Хэ Цзябинь пошарил под кроватью и среди разного хлама нашел жаровню.
Фан Вэньсюань вновь спросил: «А дрова на растопку найдутся?»
Хэ Цзябинь снова пошарил под кроватью: «Нет».
Фан Вэньсюань выскочил за порог и тут же вернулся с еловой чуркой и топором. Хэ Цзябинь наколол щепы и разжег огонь.
Фан обвел взглядом черный от копоти потолок, лужу натекшей под дверь дождевой воды, пустое ведро в углу, немытые миски и палочки для еды, пустые бутылки на ящике… В одной из бутылок было немного соли.
Чего удивляться этой нищете? Ведь они живут в бедной, глухой деревне, в долине среди гор, где и водопровода-то нет; сейчас сезон затяжных дождей, а Вань Цюнь ничего не заработала. И все-таки совесть его кричала: это бесчеловечно! Он упрекал себя за то, что пусть в малом, но пошел на сделку с совестью. Почему он по примеру Хэ Цзябиня не пришел к Вань Цюнь сразу же, как она потеряла мужа, когда ей больше всего была нужна помощь? Боялся. Да, боялся опять лишиться только что обретенной свободы. Но трус не может быть свободным. Он сам обесценивает слово «свобода», которое когда-то писалось на алых боевых знаменах!
Уходя от Вань Цюнь, он сказал: «Если надо что, обращайтесь.

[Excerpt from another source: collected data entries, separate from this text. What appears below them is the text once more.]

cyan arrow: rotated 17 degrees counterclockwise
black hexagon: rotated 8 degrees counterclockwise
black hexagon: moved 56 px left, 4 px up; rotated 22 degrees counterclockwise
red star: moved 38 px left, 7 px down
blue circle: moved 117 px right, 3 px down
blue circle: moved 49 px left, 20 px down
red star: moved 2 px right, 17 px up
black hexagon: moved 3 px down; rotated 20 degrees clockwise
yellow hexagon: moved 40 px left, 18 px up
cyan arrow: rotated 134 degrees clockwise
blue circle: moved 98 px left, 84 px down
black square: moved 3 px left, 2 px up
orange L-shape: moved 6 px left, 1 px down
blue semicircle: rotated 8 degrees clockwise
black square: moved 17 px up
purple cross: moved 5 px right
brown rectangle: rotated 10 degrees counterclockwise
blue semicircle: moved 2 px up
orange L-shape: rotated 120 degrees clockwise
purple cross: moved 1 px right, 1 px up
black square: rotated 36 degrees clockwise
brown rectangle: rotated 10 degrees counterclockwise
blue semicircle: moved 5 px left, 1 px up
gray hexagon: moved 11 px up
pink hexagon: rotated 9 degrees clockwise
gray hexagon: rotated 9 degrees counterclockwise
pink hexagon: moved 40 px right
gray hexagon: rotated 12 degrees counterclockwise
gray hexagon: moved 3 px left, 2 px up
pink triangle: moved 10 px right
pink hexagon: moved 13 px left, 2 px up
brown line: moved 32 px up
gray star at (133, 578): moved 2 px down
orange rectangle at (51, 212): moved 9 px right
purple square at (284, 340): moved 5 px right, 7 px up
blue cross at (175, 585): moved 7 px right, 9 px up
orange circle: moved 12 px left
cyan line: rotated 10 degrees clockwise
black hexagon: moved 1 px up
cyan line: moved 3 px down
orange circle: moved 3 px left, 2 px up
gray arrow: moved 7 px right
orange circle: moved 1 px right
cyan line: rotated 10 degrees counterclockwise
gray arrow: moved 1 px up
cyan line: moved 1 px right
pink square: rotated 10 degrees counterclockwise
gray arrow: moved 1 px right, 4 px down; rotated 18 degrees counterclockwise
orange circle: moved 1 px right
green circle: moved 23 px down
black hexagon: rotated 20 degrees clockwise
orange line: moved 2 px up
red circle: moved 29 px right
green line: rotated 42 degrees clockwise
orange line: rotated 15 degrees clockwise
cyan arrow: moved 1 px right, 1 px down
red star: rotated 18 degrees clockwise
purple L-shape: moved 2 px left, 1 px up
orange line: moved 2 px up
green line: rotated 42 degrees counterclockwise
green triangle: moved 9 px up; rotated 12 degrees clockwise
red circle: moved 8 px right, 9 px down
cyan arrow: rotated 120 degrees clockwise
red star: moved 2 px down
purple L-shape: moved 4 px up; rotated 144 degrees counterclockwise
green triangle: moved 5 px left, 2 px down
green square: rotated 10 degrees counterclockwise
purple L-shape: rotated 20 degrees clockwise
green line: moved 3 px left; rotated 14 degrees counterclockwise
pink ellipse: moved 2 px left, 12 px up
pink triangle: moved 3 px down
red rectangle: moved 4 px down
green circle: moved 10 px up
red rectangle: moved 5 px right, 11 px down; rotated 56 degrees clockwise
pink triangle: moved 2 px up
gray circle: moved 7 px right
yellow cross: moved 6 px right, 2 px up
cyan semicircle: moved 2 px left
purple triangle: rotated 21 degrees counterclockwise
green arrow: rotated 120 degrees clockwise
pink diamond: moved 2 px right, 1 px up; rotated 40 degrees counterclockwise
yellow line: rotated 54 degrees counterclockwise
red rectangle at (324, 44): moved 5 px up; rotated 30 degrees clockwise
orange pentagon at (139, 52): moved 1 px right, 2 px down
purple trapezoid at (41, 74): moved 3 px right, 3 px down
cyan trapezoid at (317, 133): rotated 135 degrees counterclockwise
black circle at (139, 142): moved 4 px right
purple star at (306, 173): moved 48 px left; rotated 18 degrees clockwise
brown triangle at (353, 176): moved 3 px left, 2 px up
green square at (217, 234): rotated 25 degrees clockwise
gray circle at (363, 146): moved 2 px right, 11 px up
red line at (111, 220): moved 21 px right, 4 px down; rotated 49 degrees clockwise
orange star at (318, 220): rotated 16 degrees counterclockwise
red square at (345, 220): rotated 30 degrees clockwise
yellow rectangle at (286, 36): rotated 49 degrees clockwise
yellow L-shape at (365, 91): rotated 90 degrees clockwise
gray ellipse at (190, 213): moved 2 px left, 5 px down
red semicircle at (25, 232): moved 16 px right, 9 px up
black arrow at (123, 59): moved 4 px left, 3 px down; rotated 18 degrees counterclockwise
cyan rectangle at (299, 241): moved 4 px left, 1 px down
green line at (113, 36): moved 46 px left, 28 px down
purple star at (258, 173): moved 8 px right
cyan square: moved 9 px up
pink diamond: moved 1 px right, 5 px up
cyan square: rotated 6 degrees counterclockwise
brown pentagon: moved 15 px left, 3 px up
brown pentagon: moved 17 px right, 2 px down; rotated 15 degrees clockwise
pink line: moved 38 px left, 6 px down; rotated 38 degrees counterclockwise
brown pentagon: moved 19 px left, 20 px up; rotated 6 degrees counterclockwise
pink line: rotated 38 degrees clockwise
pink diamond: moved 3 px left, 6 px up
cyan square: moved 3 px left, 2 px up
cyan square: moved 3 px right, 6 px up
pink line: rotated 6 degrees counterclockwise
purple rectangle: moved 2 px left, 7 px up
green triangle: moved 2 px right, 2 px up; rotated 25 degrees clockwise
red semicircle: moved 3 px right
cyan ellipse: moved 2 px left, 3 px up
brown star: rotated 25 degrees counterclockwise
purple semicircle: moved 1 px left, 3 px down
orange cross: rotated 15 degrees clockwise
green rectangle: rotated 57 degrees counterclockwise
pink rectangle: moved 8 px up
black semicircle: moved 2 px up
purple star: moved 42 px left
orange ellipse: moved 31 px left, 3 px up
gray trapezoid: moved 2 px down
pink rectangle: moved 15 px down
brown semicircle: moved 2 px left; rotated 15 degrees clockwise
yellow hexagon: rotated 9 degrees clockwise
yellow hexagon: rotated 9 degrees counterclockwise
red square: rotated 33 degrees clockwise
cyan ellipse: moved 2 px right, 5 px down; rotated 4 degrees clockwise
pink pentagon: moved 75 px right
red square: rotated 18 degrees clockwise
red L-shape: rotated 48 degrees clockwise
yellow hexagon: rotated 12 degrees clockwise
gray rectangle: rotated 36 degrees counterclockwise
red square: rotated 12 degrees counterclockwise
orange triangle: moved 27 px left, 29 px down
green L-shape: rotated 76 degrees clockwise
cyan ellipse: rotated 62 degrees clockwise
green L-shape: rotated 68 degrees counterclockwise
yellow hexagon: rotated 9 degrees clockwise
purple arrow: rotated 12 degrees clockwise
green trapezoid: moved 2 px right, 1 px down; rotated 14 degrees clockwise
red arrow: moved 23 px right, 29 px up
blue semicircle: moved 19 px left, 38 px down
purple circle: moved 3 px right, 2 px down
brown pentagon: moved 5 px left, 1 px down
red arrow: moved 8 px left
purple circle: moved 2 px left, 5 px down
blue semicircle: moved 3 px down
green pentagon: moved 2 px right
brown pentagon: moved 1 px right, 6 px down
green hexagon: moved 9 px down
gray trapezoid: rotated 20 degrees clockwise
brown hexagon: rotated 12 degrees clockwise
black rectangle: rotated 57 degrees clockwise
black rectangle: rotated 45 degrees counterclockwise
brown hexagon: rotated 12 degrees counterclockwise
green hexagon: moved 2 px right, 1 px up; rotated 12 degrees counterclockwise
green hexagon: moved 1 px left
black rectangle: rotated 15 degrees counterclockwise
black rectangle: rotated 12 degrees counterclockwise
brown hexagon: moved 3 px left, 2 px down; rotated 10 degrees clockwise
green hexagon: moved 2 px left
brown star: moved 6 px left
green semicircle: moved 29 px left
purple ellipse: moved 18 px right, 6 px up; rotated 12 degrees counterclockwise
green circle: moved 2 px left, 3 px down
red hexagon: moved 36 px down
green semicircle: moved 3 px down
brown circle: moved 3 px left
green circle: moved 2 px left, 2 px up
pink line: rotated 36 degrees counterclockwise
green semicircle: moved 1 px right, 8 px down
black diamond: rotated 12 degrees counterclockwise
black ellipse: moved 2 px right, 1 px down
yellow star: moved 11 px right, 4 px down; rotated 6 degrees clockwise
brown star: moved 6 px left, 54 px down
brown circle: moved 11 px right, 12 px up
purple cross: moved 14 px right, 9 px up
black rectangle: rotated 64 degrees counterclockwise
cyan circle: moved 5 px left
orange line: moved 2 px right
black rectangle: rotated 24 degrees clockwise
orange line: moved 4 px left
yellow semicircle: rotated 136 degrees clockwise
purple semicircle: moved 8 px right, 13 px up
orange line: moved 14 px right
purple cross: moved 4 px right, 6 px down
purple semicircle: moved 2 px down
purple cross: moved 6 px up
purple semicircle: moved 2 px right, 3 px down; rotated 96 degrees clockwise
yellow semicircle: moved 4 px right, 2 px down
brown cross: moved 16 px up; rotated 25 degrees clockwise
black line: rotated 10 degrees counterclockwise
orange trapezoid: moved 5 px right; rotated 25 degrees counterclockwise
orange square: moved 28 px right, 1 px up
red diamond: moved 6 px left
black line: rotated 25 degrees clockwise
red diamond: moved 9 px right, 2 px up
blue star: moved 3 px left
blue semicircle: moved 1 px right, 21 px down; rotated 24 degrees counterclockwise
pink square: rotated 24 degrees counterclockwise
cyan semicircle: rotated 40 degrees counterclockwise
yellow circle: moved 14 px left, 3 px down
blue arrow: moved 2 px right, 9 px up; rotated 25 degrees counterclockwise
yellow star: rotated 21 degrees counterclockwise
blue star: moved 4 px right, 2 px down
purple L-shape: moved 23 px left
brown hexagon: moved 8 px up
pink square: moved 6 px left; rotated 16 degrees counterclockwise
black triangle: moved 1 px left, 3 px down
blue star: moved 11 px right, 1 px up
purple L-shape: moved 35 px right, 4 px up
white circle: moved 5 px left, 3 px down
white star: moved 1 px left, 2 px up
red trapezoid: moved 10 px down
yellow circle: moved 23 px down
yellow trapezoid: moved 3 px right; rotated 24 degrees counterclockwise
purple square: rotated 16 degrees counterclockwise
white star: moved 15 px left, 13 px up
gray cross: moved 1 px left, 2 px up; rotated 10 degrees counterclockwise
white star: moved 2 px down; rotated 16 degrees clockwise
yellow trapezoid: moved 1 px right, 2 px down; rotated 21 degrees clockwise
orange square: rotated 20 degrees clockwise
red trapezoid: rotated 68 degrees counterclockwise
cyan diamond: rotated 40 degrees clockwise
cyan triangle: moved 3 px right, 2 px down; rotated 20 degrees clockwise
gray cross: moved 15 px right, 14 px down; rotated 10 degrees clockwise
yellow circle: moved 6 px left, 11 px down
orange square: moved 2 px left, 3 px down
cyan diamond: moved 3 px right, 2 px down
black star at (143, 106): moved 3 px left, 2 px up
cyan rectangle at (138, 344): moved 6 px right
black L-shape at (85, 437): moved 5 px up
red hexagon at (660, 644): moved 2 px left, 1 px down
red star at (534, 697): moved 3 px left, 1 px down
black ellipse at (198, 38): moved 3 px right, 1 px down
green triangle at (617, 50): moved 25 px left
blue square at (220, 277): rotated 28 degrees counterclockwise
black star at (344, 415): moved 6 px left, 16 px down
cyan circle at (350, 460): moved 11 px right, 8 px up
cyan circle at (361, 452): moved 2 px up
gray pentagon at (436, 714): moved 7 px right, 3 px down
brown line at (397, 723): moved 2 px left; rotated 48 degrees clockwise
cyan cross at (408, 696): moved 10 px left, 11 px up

Просить о помощи не стыдно — это ваше право, право каждого человека. Наконец, святой долг перед будущим».
Ох, как хорошо у жаровни! Огонь осветил и согрел промерзшую каморку, все вещи вокруг словно выступили из ледяного небытия и мрака. Хэ Цзябинь сходил за водой, вымыл миски, убрал бутылки. Стараясь поменьше шуметь, он время от времени поглядывал на сидевшую в оцепенении Вань Цюнь. Положил в алюминиевую кастрюльку рис, который ему выдали сухим пайком, налил воды, бросил соли, поставил кастрюльку на жаровню. Едва вода закипела, добавил горсть трав. Потом достал баночку со свиным салом, пояснил: «Это Фану на общественной кухне дали!»